Published online March 1, 2020

https://doi.org/10.18814/epiiugs/2020/020004

Copyright © International Union of Geological Sciences.

Evolution of Bundelkhand Craton

Jayanta Kumar Pati1,2,*

1Department of Earth and Planetary Sciences, Nehru Science Centre, University of Allahabad, Allahabad-211002, Uttar Pradesh, India; E-mail : jkpati@gmail.com
2National Centre of Experimental Mineralogy and Petrology, 14, Chatham Lines, University of Allahabad, Allahabad-211002, Uttar Pradesh, India

Correspondence to:E-mail : jkpati@gmail.com

Received: January 16, 2019; Revised: July 23, 2019; Accepted: July 23, 2019

This is an Open Access article distributed under the terms of the Creative Commons Attribution Non-Commercial License (http://creativecommons.org/licenses/by-nc/4.0) which permits unrestricted non-commercial use, distribution, and reproduction in any medium, provided the original work is properly cited.

Abstract

The Indian subcontinent is a repository of Archean cratonic nuclei with plethora of geoscientific data to better understand the early Earth evolution and the operating processes.

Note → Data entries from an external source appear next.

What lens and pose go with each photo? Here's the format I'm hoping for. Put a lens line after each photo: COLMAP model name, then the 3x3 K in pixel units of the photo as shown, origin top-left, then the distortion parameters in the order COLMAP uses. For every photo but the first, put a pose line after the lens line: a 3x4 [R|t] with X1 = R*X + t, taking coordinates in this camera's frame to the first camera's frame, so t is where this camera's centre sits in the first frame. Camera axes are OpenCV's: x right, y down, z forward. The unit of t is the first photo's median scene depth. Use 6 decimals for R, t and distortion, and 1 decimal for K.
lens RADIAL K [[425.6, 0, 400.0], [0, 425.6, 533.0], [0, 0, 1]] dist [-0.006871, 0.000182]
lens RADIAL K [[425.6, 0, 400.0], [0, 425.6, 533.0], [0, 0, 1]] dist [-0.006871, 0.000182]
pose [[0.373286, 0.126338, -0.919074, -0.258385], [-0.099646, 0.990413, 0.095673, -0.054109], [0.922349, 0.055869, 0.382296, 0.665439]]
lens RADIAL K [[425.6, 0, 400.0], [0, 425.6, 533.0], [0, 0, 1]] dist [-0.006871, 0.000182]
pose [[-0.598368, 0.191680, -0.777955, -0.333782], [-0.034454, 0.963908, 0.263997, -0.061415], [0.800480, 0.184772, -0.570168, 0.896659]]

The Bundelkhand Craton (BuC) in the north-central India is one of the five Archean cratons which preserves signatures of Paleoarchean magmatism, Archean subduction, Neoarchean metamorphism, spectacular craton-scale landforms as a testimony of Paleoproterozoic episodic silico-thermal fluid activity and plume-generated mafic magmatism, and a Paleoproterozoic meteoritic impact event, currently the seventh oldest in the world. Based on available geological and geophysical data, the BuC has been divided into north BuC (NBuC) and south BuC (SBuC) across the Bundelkhand Tectonic Zone (BTZ). The evolution of BuC has many similarities with other Indian cratons and the available geochronological data suggest that it forms a part of the Ur Supercontinent.